Okay – so, I drive a pickup.  And I can saddle a horse, and ride.  But I’m no cowgirl. I do, however,  know what it means to ‘cowgirl up’ – I learned when I was 38 years old, with two young daughters, and I was told I have breast cancer.  My friends, trying to be encouraging, said interesting things, like this:  “It’s not a death sentence, like it used to be.”  Another said, “I know someone with positive lymph nodes, and she’s just fine.”  But I knew it wasn’t quite like treating strep throat – I was facing serious and hard decisions.  I also knew of women who had lost their battle and died of this disease, in spite of following their doctors’ recommendations.  So what was I to do?  Cut the cancer out, and radiate the breast?  Cut the breast off, and be done with it?  Or, have a bilateral mastectomy, just in case?  Cutting off healthy tissue, ‘just in case’, seemed unbelievably barbaric.  At first, I refused to consider it.

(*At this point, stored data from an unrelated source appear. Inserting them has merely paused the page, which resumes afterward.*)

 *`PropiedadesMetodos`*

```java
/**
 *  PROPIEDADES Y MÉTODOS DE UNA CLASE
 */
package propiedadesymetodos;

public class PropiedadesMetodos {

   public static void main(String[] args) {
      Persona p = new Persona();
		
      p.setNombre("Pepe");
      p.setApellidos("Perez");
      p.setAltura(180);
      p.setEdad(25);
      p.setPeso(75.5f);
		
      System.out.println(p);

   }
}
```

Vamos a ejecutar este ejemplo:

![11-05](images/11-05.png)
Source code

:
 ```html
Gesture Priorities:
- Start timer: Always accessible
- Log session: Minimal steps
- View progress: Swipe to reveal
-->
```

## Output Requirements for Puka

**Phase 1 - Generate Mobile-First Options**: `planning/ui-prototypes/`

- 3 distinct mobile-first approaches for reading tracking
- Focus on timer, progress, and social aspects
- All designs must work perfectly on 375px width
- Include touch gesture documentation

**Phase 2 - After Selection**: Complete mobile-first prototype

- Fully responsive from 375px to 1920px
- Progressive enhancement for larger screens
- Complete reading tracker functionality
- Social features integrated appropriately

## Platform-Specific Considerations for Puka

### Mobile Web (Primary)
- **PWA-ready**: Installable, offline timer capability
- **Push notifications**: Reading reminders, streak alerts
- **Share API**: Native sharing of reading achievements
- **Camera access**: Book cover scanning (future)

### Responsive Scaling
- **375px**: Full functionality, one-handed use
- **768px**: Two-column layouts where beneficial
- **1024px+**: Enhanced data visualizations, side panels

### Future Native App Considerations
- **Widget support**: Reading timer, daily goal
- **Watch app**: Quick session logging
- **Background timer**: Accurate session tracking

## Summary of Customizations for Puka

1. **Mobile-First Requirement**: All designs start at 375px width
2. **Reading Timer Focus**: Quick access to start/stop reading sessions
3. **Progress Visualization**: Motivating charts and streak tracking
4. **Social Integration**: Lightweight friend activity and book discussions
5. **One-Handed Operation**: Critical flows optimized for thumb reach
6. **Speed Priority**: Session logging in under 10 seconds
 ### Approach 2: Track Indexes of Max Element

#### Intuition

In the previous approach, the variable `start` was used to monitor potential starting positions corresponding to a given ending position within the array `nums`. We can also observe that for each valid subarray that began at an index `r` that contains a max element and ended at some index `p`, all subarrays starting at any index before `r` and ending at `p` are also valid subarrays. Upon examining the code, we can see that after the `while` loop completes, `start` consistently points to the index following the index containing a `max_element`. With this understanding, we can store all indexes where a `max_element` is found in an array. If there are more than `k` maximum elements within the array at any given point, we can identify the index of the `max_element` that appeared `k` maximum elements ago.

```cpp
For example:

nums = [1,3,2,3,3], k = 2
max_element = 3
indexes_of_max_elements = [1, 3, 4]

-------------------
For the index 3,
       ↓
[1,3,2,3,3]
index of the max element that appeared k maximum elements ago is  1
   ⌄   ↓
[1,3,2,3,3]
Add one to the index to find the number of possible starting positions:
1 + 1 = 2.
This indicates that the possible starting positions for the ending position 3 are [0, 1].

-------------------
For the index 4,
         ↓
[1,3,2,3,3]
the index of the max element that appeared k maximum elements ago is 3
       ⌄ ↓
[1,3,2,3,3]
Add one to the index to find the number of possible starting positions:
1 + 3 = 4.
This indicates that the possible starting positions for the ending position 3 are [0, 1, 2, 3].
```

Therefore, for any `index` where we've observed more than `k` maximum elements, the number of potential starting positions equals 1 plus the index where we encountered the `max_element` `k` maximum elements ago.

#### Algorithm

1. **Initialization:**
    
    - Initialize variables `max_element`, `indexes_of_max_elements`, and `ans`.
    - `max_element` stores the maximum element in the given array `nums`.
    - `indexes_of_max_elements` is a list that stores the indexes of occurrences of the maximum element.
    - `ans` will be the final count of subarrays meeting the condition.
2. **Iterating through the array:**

Then one day, my husband came home from work, and told me a man he worked with had asked him to tell me something.  He said, “Tell your wife to do everything she can.  My wife had a single mastectomy, and five years later the cancer came back and took her from me.”  But even hearing this didn’t make the decision for me.  The clincher for me was when my eight-year-old daughter took my hands in hers, looked me in the eye, and said very seriously, “Mommy, please do whatever you can so that we don’t have to go through this again.”  We.  That hit it home for me.  I alone didn’t have cancer.  My whole family had it.  And I wasn’t making decisions for myself only.  I was deciding what lay ahead for everybody who loved me.  So I ‘cowgirled up’ – I had the bilateral mastectomy.

It was only later – after surgery - that we knew I had done the right thing.  Once the doctors could see my cancer ‘up close and personal’, they knew that it was aggressive, behaving in an unpredictable manner, and moving quickly.  In spite of being a very, very small tumor (smaller than a pea), the cancer was already in my lymph nodes.  Surgery wasn’t the end of it, like I thought it would be.  I was facing months more of treatment.  But instead of being terrified, I felt only a sense of resolution.  I was resolved to do whatever it took to fight this beast and survive.  That was the day I discovered I was tougher than I thought.  That was the day I discovered my inner cowgirl.